The computer-controlled cameras are Santa Barbara Instrument Group’s top of the line CCD camera, the ST10-XME. We have two of these coveted cameras that have the ability to self-guide the telescope during long-time exposure, i.e., the camera watches the stars through the telescope during the exposure and constantly instructs the telescope on how to move to exactly keep the stars motionless on the camera chip.

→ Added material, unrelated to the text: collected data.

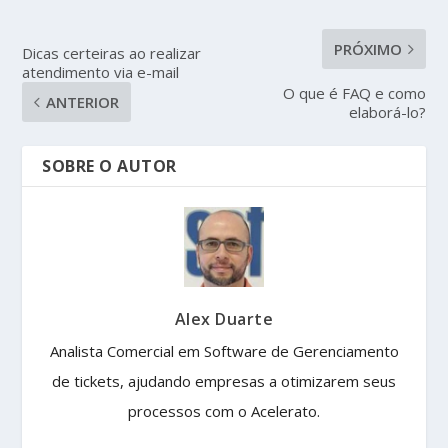
PRÓXIMO
Dicas certeiras ao realizar
atendimento via e-mail
O que é FAQ e como
ANTERIOR
elaborá-lo?
SOBRE O AUTOR
Alex Duarte
Analista Comercial em Software de Gerenciamento
de tickets, ajudando empresas a otimizarem seus
processos com o Acelerato.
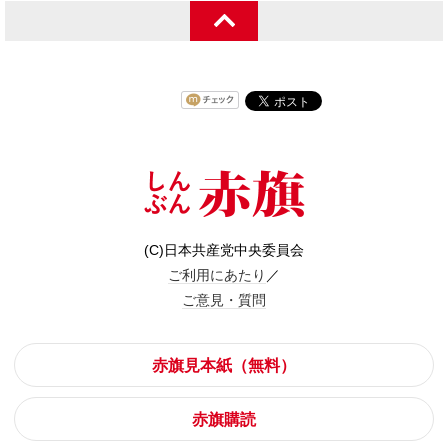
(C)日本共産党中央委員会
ご利用にあたり
／
ご意見・質問
赤旗見本紙（無料）
赤旗購読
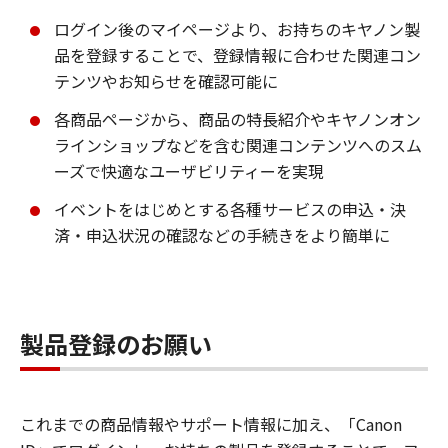
ログイン後のマイページより、お持ちのキヤノン製
品を登録することで、登録情報に合わせた関連コン
テンツやお知らせを確認可能に
各商品ページから、商品の特長紹介やキヤノンオン
ラインショップなどを含む関連コンテンツへのスム
ーズで快適なユーザビリティーを実現
イベントをはじめとする各種サービスの申込・決
済・申込状況の確認などの手続きをより簡単に
製品登録のお願い
これまでの商品情報やサポート情報に加え、「Canon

To gain some perspective on the exceptional capabilities of these kinds of digital cameras, regular camera film is only 8% efficient in triggering chemical reactions when impacted by photons (light). CCD cameras register 60-85% of the incoming photons striking the CCD chip’s surface. Thus the efficiency of the telescope’s aperture is greatly increased by these phenomenal cameras, allowing smaller telescopes to outperform million-dollar instruments of the 1970’s.
Observing The Sun
In addition to the tremendous nighttime potential of taking pictures of celestial wonders, the Observatory can visually and photographically observe the Sun in great detail. The Observatory is equipped with a video system that not only allows videotaping views through the telescopes, but also channels the views from the telescopes (or even the computer monitors) to any television set in McInnis Hall via closed circuit channels 5 and 11.

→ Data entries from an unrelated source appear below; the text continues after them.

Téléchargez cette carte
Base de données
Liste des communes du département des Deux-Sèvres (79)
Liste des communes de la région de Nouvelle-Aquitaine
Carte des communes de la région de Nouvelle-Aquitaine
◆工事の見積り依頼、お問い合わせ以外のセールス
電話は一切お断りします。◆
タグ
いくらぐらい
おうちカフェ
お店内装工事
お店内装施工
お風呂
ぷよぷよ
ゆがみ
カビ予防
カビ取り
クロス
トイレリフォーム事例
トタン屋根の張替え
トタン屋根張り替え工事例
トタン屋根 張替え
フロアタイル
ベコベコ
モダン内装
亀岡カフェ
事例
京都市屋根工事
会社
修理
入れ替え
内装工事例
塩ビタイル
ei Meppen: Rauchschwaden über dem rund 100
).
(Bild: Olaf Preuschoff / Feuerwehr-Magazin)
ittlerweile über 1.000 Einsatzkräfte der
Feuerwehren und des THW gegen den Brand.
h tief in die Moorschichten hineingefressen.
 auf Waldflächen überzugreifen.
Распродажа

The Observatory has two solar filters. The visual filter allows the surface features of the Sun to be easily seen; sunspots, faculae, and plages. The Hydrogen-Alpha (Ha) filter hones in on a 0.5-angstrom (5.0 x 10-9 cm) bandwidth of the red line of hydrogen (Ha), allowing magnificent views of solar prominences, flares, filaments, sunspots, and granulation to be viewed or videotaped.

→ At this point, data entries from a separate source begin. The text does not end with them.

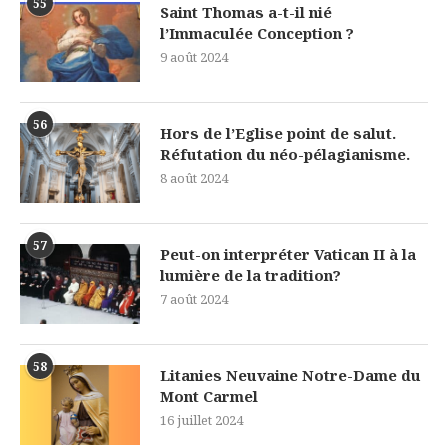
55
Saint Thomas a-t-il nié
l’Immaculée Conception ?
9 août 2024
56
Hors de l’Eglise point de salut.
Réfutation du néo-pélagianisme.
8 août 2024
57
Peut-on interpréter Vatican II à la
lumière de la tradition?
7 août 2024
58
Litanies Neuvaine Notre-Dame du
Mont Carmel
16 juillet 2024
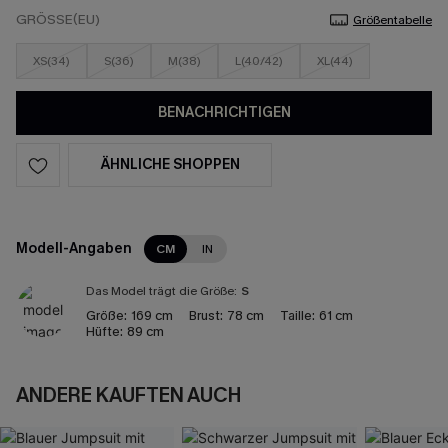
GRÖSSE(EU)
Größentabelle
XS(34)
S(36)
M(38)
L(40/42)
XL(44)
BENACHRICHTIGEN
ÄHNLICHE SHOPPEN
Modell-Angaben
CM
IN
Das Model trägt die Größe:
S
Größe:
169 cm
Brust:
78 cm
Taille:
61 cm
Hüfte:
89 cm
ANDERE KAUFTEN AUCH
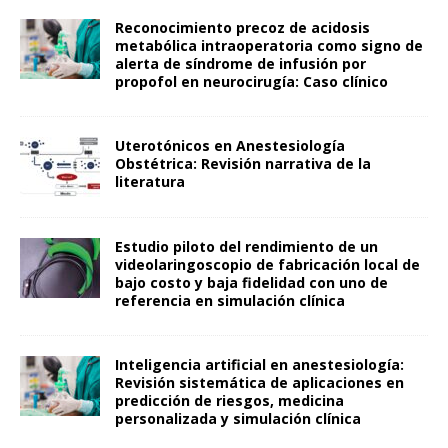
Reconocimiento precoz de acidosis
metabólica intraoperatoria como signo de
alerta de síndrome de infusión por
propofol en neurocirugía: Caso clínico
Uterotónicos en Anestesiología
Obstétrica: Revisión narrativa de la
literatura
Estudio piloto del rendimiento de un
videolaringoscopio de fabricación local de
bajo costo y baja fidelidad con uno de
referencia en simulación clínica
Inteligencia artificial en anestesiología:
Revisión sistemática de aplicaciones en
predicción de riesgos, medicina
personalizada y simulación clínica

Eastern University has a professional computerized weather station (Texas Weather Instruments WLS8000) that automatically collects weather information every second and stores and displays the data to our weather webpage, updating every five minutes.
Research Capabilities Of The Bradstreet Observatory
The Observatory is well equipped to perform meaningful astronomical research. We specialize in eclipsing binary stars, but can also monitor other variable stars, and search for new supernovae and asteroids.
We have an Optec SSP7 remotely-controlled, single channel photometer. This device allows us to precisely analyze starlight via 16 different color filters and a very sensitive cooled Hamamatsu photoelectric photomultiplier. The entire working of the photometer is controlled from within the Control Room via computer, and we (David Steelman and Dr. David Bradstreet) have written data acquisition software to control the photometer and display the observations graphically in real time. This allows the observer to see exactly what the star is doing only moments after taking the data.
We possess an Optomechanics Model 10C spectrograph that allows us to produce excellent stellar spectra of a quality that will allow us to do research on brighter stars. We have begun a project on Betelgeuse to monitor its spectral features to see if they vary in a systematic way corresponding to the star’s already varying light output.
The Bradstreet Observatory has two computers dedicated to data analysis: one using Windows and the other Linux (a Unix language for PCs). The Linux machine allows us to use the same reduction software that is used worldwide by the professional astronomical community.